Freitag, 9. April 2010

MACHTs besser!

So so. Ich möchte mittels diesen Blogs also die Welt verbessern, wurde mir vorhin gesagt. Dabei ist jedoch erst einmal die Frage zu klären, ob eine virtuelle Niederschrift überhaupt sowas kann. Sage ich nein, bin ich ein Pessimist. Und sage ich ja, bin ich ein Spinner. Gar keine leichte Angelegenheit, dieses Weltverbessern.

Aber mal im Ernst und unter uns: Wörter können die Welt verändern, das haben sie schon oft! Also ist mein Blog durchaus noch im Rennen. Doch will ich hier überhaupt die Welt verändern? Ich gebe darauf erstmal keine Antwort, sonst ist die Spannung ja weg. Wenn ich mit diesem virtuellen "Tagebuch" die Welt verändern oder sogar -bessern kann, dann setzt das voraus, dass ein einziger Mensch dazu in der Lage ist, in diesem Fall also ich allein. Wahnsinnsvorstellung. Die Erde unter meiner Flagge. Auf den Monitoren am Time Square mein Gesicht. Und auf jedem roten Londoner Doppeldecker. Der Fernsehturm wird in Poet-On-Drugs-Turm umgenannt, ebenso wie die Wallstreet nun Poet-On-Drugs-Street heißt. Hollywood heißt nicht mehr Hollywood, sondern natürlich Poet-On-Drugswood und man ist nicht mehr glücklich, sondern poetondrugsig. Mein Gesicht auf jeder Milchtüte und jedem Bier-Etikett.

Jedem Leser wird es bei diesem Gedanken sicherlich warm ums Herz geworden sein und die Vorfreude ist ins Unermessliche gestiegen. Außer bei Julia. Die fand das ja nicht so schön, dass ich die Welt verbessern will.

Aber halt - wäre es überhaupt gut, allein die Welt zu verbessern, zu verändern? Ich muss spontan an einen Menschen denken, der diese Macht hatte und dem diese Macht sichtlich zu Kopf stieg. Auch er hatte eine Vorstellung einer "besseren Welt", doch dieser Idee erlagen Millionen Menschen dem Tod, ebenso wie er selbst. Ein Mensch ist eben nur ein Mensch, ein minimaler Fleck auf Mutter Erde, den man nicht Fleckenteppich der Welt machen sollte. Macht macht ungehemmt. Wenn man auf niemanden mehr hören muss, der einen eines Besseren belehren könnte, dann macht die Macht die vielleicht wahnwitzige Welt im eigenen Kopf zur Realität. Und dann sterben vielleicht Millionen Unschuldiger. Oder Milliarden. Oder man selbst, weil einem die Welt zu Kopf gestiegen ist und dort nicht mehr hinauswill.

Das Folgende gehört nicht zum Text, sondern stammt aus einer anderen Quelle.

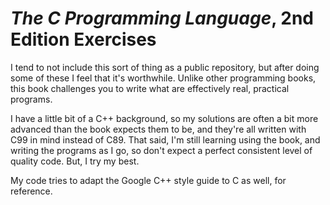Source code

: # *The C Programming Language*, 2nd Edition Exercises

I tend to not include this sort of thing as a public repository, but after doing
some of these I feel that it's worthwhile. Unlike other programming books, this
book challenges you to write what are effectively real, practical programs.

I have a little bit of a C++ background, so my solutions are often a bit more
advanced than the book expects them to be, and they're all written with C99 in
mind instead of C89. That said, I'm still learning using the book, and writing
the programs as I go, so don't expect a perfect consistent level of quality
code. But, I try my best.

My code tries to adapt the Google C++ style guide to C as well, for reference.
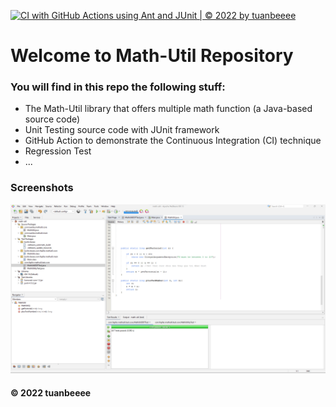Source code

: [![CI with GitHub Actions using Ant and JUnit | © 2022 by tuanbeeee](https://github.com/tuanbeeee/math-util/actions/workflows/ci-junit.yml/badge.svg)](https://github.com/tuanbeeee/math-util/actions/workflows/ci-junit.yml)

# Welcome to Math-Util Repository
### You will find in this repo the following stuff:
* The Math-Util library that offers multiple math function (a Java-based source code)
* Unit Testing source code with JUnit framework
* GitHub Action to demonstrate the Continuous Integration (CI) technique
* Regression Test
* ...

### Screenshots
![DDT & TDD with JUnit](https://github.com/tuanbeeee/math-util/blob/main/Images/DDT%20with%20Junit.png)


#### © 2022 tuanbeeee
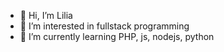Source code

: - 👋 Hi, I’m Lilia
- 👀 I’m interested in fullstack programming
- 🌱 I’m currently learning PHP, js, nodejs, python

<!---
glili/glili is a ✨ special ✨ repository because its `README.md` (this file) appears on your GitHub profile.
You can click the Preview link to take a look at your changes.
--->
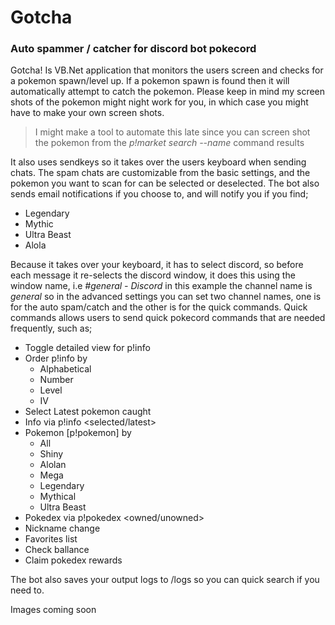 # Gotcha
### Auto spammer / catcher for discord bot pokecord

Gotcha! Is VB.Net application that monitors the users screen and checks for a pokemon spawn/level up. If a pokemon spawn is found then it will automatically attempt to catch the pokemon. Please keep in mind my screen shots of the pokemon might night work for you, in which case you might have to make your own screen shots.
> I might make a tool to automate this late since you can screen shot the pokemon from the _p!market search --name_ command results

It also uses sendkeys so it takes over the users keyboard when sending chats. The spam chats are customizable from the basic settings, and the pokemon you want to scan for can be selected or deselected. The bot also sends email notifications if you choose to, and will notify you if you find;
* Legendary
* Mythic
* Ultra Beast
* Alola

Because it takes over your keyboard, it has to select discord, so before each message it re-selects the discord window, it does this using the window name, i.e _#general - Discord_ in this example the channel name is _general_ so in the advanced settings you can set two channel names, one is for the auto spam/catch and the other is for the quick commands. Quick commands allows users to send quick pokecord commands that are needed frequently, such as;
* Toggle detailed view for p!info
* Order p!info by
  * Alphabetical
  * Number
  * Level
  * IV
* Select Latest pokemon caught
* Info via p!info <selected/latest>
* Pokemon [p!pokemon] by
  * All
  * Shiny
  * Alolan
  * Mega
  * Legendary
  * Mythical
  * Ultra Beast
* Pokedex via p!pokedex <owned/unowned>
* Nickname change
* Favorites list
* Check ballance
* Claim pokedex rewards
 
 The bot also saves your output logs to /logs so you can quick search if you need to. 
 
 Images coming soon
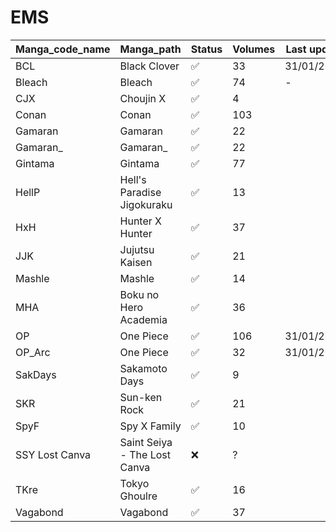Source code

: # EMS

| Manga_code_name | Manga_path                   | Status | Volumes | Last update |
| --------------- | ---------------------------- | ------ | ------- | ----------- |
| BCL             | Black Clover                 | ✅      | 33      | 31/01/2023  |
| Bleach          | Bleach                       | ✅      | 74      | \-          |
| CJX             | Choujin X                    | ✅      | 4       |             |
| Conan           | Conan                        | ✅      | 103     |             |
| Gamaran         | Gamaran                      | ✅      | 22      |             |
| Gamaran_        | Gamaran_                     | ✅      | 22      |             |
| Gintama         | Gintama                      | ✅      | 77      |             |
| HellP           | Hell's Paradise Jigokuraku   | ✅      | 13      |             |
| HxH             | Hunter X Hunter              | ✅      | 37      |             |
| JJK             | Jujutsu Kaisen               | ✅      | 21      |             |
| Mashle          | Mashle                       | ✅      | 14      |             |
| MHA             | Boku no Hero Academia        | ✅      | 36      |             |
| OP              | One Piece                    | ✅      | 106     | 31/01/2023  |
| OP_Arc          | One Piece                    | ✅      | 32      | 31/01/2023  |
| SakDays         | Sakamoto Days                | ✅      | 9       |             |
| SKR             | Sun-ken Rock                 | ✅      | 21      |             |
| SpyF            | Spy X Family                 | ✅      | 10      |             |
| SSY Lost Canva  | Saint Seiya - The Lost Canva | ❌      | ?       |             |
| TKre            | Tokyo Ghoulre                | ✅      | 16      |             |
| Vagabond        | Vagabond                     | ✅      | 37      |             |
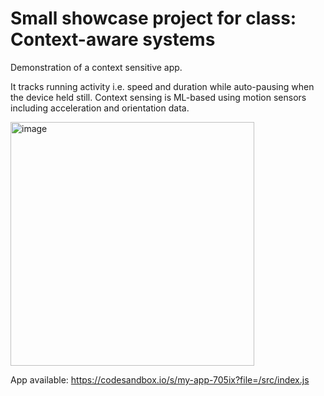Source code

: # Small showcase project for class: Context-aware systems

Demonstration of a context sensitive app. 

It tracks running activity i.e. speed and duration while auto-pausing when the device held still.
Context sensing is ML-based using motion sensors including acceleration and orientation data.


<img width="390" alt="image" src="https://user-images.githubusercontent.com/49393838/236793642-78433919-10be-4db8-843e-8668254c35c7.png">


App available: https://codesandbox.io/s/my-app-705ix?file=/src/index.js



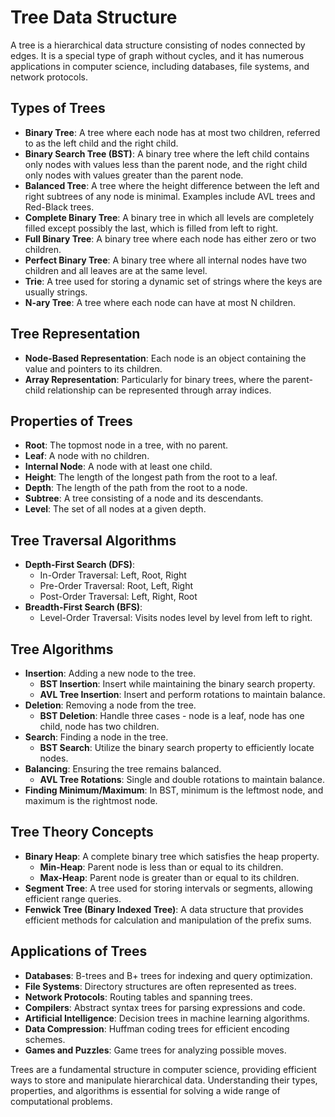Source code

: # Tree Data Structure

A tree is a hierarchical data structure consisting of nodes connected by edges. It is a special type of graph without cycles, and it has numerous applications in computer science, including databases, file systems, and network protocols.

## Types of Trees

- **Binary Tree**: A tree where each node has at most two children, referred to as the left child and the right child.
- **Binary Search Tree (BST)**: A binary tree where the left child contains only nodes with values less than the parent node, and the right child only nodes with values greater than the parent node.
- **Balanced Tree**: A tree where the height difference between the left and right subtrees of any node is minimal. Examples include AVL trees and Red-Black trees.
- **Complete Binary Tree**: A binary tree in which all levels are completely filled except possibly the last, which is filled from left to right.
- **Full Binary Tree**: A binary tree where each node has either zero or two children.
- **Perfect Binary Tree**: A binary tree where all internal nodes have two children and all leaves are at the same level.
- **Trie**: A tree used for storing a dynamic set of strings where the keys are usually strings.
- **N-ary Tree**: A tree where each node can have at most N children.

## Tree Representation

- **Node-Based Representation**: Each node is an object containing the value and pointers to its children.
- **Array Representation**: Particularly for binary trees, where the parent-child relationship can be represented through array indices.

## Properties of Trees

- **Root**: The topmost node in a tree, with no parent.
- **Leaf**: A node with no children.
- **Internal Node**: A node with at least one child.
- **Height**: The length of the longest path from the root to a leaf.
- **Depth**: The length of the path from the root to a node.
- **Subtree**: A tree consisting of a node and its descendants.
- **Level**: The set of all nodes at a given depth.

## Tree Traversal Algorithms

- **Depth-First Search (DFS)**:
  - In-Order Traversal: Left, Root, Right
  - Pre-Order Traversal: Root, Left, Right
  - Post-Order Traversal: Left, Right, Root
- **Breadth-First Search (BFS)**:
  - Level-Order Traversal: Visits nodes level by level from left to right.

## Tree Algorithms

- **Insertion**: Adding a new node to the tree.
  - **BST Insertion**: Insert while maintaining the binary search property.
  - **AVL Tree Insertion**: Insert and perform rotations to maintain balance.
- **Deletion**: Removing a node from the tree.
  - **BST Deletion**: Handle three cases - node is a leaf, node has one child, node has two children.
- **Search**: Finding a node in the tree.
  - **BST Search**: Utilize the binary search property to efficiently locate nodes.
- **Balancing**: Ensuring the tree remains balanced.
  - **AVL Tree Rotations**: Single and double rotations to maintain balance.
- **Finding Minimum/Maximum**: In BST, minimum is the leftmost node, and maximum is the rightmost node.

## Tree Theory Concepts

- **Binary Heap**: A complete binary tree which satisfies the heap property.
  - **Min-Heap**: Parent node is less than or equal to its children.
  - **Max-Heap**: Parent node is greater than or equal to its children.
- **Segment Tree**: A tree used for storing intervals or segments, allowing efficient range queries.
- **Fenwick Tree (Binary Indexed Tree)**: A data structure that provides efficient methods for calculation and manipulation of the prefix sums.

## Applications of Trees

- **Databases**: B-trees and B+ trees for indexing and query optimization.
- **File Systems**: Directory structures are often represented as trees.
- **Network Protocols**: Routing tables and spanning trees.
- **Compilers**: Abstract syntax trees for parsing expressions and code.
- **Artificial Intelligence**: Decision trees in machine learning algorithms.
- **Data Compression**: Huffman coding trees for efficient encoding schemes.
- **Games and Puzzles**: Game trees for analyzing possible moves.

Trees are a fundamental structure in computer science, providing efficient ways to store and manipulate hierarchical data. Understanding their types, properties, and algorithms is essential for solving a wide range of computational problems.
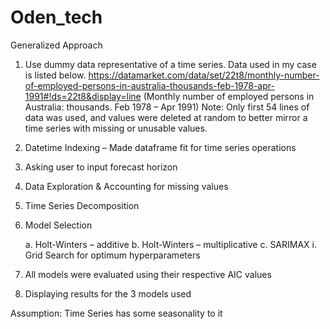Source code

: # Oden_tech
Generalized Approach

1)	Use dummy data representative of a time series. Data used in my case is listed below.
https://datamarket.com/data/set/22t8/monthly-number-of-employed-persons-in-australia-thousands-feb-1978-apr-1991#!ds=22t8&display=line
(Monthly number of employed persons in Australia: thousands. Feb 1978 – Apr 1991)
Note: Only first 54 lines of data was used, and values were deleted at random to better mirror a time series with missing  or unusable values.
2)	Datetime Indexing – Made dataframe fit for time series operations
3)	Asking user to input forecast horizon
4)	Data Exploration & Accounting for missing values
5)	Time Series Decomposition
6)	Model Selection

    a.	Holt-Winters – additive	
    b.	Holt-Winters – multiplicative 
    c.	SARIMAX
        i.	Grid Search for optimum hyperparameters
7)	All models were evaluated using their respective AIC values
8)	Displaying results for the 3 models used

Assumption: Time Series has some seasonality to it

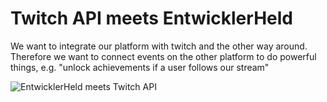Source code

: # Twitch API meets EntwicklerHeld

We want to integrate our platform with twitch and the other way around. Therefore we want to connect events on the other platform to do powerful things, e.g. "unlock achievements if a user follows our stream"

![EntwicklerHeld meets Twitch API](https://github.com/polylith/twitch-sessions/blob/master/twitch-session-2-twitch-api/twitch-entwicklerheld.jpg?raw=true)
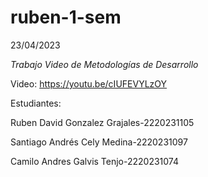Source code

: # ruben-1-sem
23/04/2023

_Trabajo Video de Metodologías de Desarrollo_

Video: https://youtu.be/cIUFEVYLzOY

Estudiantes:

Ruben David Gonzalez Grajales-2220231105

Santiago Andrés Cely Medina-2220231097

Camilo Andres Galvis Tenjo-2220231074



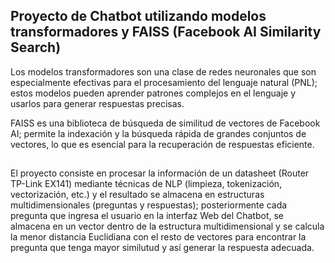 ## Proyecto de Chatbot utilizando modelos transformadores y FAISS (Facebook AI Similarity Search)

Los modelos transformadores son una clase de redes neuronales que son especialmente efectivas para el procesamiento del lenguaje natural (PNL); estos modelos pueden aprender patrones complejos en el lenguaje y usarlos para generar respuestas precisas.

FAISS es una biblioteca de búsqueda de similitud de vectores de Facebook AI; permite la indexación y la búsqueda rápida de grandes conjuntos de vectores, lo que es esencial para la recuperación de respuestas eficiente.

##
El proyecto consiste en procesar la información de un datasheet (Router TP-Link EX141) mediante técnicas de NLP (limpieza, tokenización, vectorización, etc.) y el resultado se almacena en estructuras multidimensionales (preguntas y respuestas); posteriormente cada pregunta que ingresa el usuario en la interfaz Web del Chatbot, se almacena en un vector dentro de la estructura multidimensional y se calcula la menor distancia Euclidiana con el resto de vectores para encontrar la pregunta que tenga mayor similutud y así generar la respuesta adecuada.
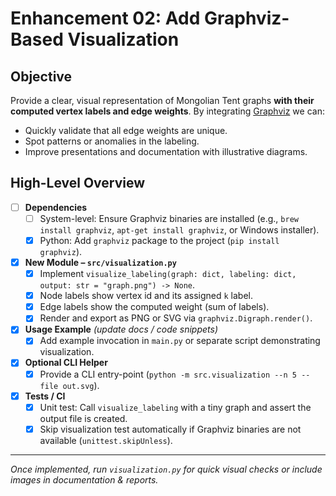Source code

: # Enhancement 02: Add Graphviz-Based Visualization

## Objective

Provide a clear, visual representation of Mongolian Tent graphs **with their computed vertex labels and edge weights**.  By integrating [Graphviz](https://graphviz.org/) we can:

* Quickly validate that all edge weights are unique.
* Spot patterns or anomalies in the labeling.
* Improve presentations and documentation with illustrative diagrams.

## High-Level Overview

- [ ] **Dependencies**
  - [ ] System-level: Ensure Graphviz binaries are installed (e.g., `brew install graphviz`, `apt-get install graphviz`, or Windows installer).
  - [x] Python: Add `graphviz` package to the project (`pip install graphviz`).

- [x] **New Module – `src/visualization.py`**
  - [x] Implement `visualize_labeling(graph: dict, labeling: dict, output: str = "graph.png") -> None`.
  - [x] Node labels show vertex id and its assigned `k` label.
  - [x] Edge labels show the computed weight (sum of labels).
  - [x] Render and export as PNG or SVG via `graphviz.Digraph.render()`.

- [x] **Usage Example** *(update docs / code snippets)*
  - [x] Add example invocation in `main.py` or separate script demonstrating visualization.

- [x] **Optional CLI Helper**
  - [x] Provide a CLI entry-point (`python -m src.visualization --n 5 --file out.svg`).

- [x] **Tests / CI**
  - [x] Unit test: Call `visualize_labeling` with a tiny graph and assert the output file is created.
  - [x] Skip visualization test automatically if Graphviz binaries are not available (`unittest.skipUnless`).

---

*Once implemented, run `visualization.py` for quick visual checks or include images in documentation & reports.*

Um meinem Ruf als Weltverbesserungsanwärter gerecht zu werden, ist zwingend notwendig zu erwähnen, dass es der Erde an verbesserungswürdigen Ecken und Kanten nun wirklich nicht mangelt. Spontan denke ich da wieder an Afrika und erinner mich promt an die nette dunkelhäutige Dame auf der Rolltreppe vor mir und ihren finsteren Blick, als ich zu meiner Freundin sagte, dass mir die Menschen in Afrika leidtäten, weil die Entwicklung an vielen Orten ja bedauerlicherweise noch nicht angekommen ist. Sie kommentierte dies übrigens damit, dass dem ja gar nicht mehr so sei und stellte mich als Rassisten hin. So so. Ich hoffe nicht zu rassistisch zu sein, wenn ich sage, dass ich die Infrastruktur vieler afrikanischer Länder ausbauen und für mehr Bildung, medizinische Versorgung und Handel sorgen würde. Und vieles mehr... Wenn ich ein Weltverbesserer wäre. Aber möchte ich ja gar nicht mehr sein. Macht macht Angst. Und Angst macht schwach. Und das macht's auch nicht besser.

Das macht besser ein anderer. Ich geh schlafen.